#### Material for this task ####

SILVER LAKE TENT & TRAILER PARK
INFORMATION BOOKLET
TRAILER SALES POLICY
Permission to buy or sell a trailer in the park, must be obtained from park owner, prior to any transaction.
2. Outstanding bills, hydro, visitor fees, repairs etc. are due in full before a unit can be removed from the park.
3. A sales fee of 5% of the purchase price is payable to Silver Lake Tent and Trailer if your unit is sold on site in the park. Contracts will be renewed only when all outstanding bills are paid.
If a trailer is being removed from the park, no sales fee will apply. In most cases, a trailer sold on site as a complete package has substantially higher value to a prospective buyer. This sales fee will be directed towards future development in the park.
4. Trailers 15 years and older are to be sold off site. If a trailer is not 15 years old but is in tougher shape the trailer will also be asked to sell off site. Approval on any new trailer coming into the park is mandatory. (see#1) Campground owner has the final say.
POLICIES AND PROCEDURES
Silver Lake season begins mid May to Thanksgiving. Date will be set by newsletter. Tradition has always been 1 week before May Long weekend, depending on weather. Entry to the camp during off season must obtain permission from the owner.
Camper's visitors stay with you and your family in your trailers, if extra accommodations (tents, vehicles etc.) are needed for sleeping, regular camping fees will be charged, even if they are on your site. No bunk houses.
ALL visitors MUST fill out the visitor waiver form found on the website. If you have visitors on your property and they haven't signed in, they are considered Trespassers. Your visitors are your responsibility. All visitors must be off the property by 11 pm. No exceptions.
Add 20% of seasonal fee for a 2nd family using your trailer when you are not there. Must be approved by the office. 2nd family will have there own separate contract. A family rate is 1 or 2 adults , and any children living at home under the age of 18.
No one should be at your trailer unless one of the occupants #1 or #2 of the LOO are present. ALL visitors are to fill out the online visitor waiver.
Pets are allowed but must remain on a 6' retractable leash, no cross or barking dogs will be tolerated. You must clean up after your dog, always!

####
#### Material for this task ####

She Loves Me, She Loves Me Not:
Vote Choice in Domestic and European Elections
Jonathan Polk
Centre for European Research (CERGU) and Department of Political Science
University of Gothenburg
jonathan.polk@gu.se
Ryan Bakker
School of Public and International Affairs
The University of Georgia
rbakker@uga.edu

####

[Task details] Return only the lines between the one holding "3. A sales fee" and the one holding "If a trailer is being", inclusive, exactly as they appear above.

[Exercise output]
3. A sales fee of 5% of the purchase price is payable to Silver Lake Tent and Trailer if your unit is sold on site in the park. Contracts will be renewed only when all outstanding bills are paid.
If a trailer is being removed from the park, no sales fee will apply. In most cases, a trailer sold on site as a complete package has substantially higher value to a prospective buyer. This sales fee will be directed towards future development in the park.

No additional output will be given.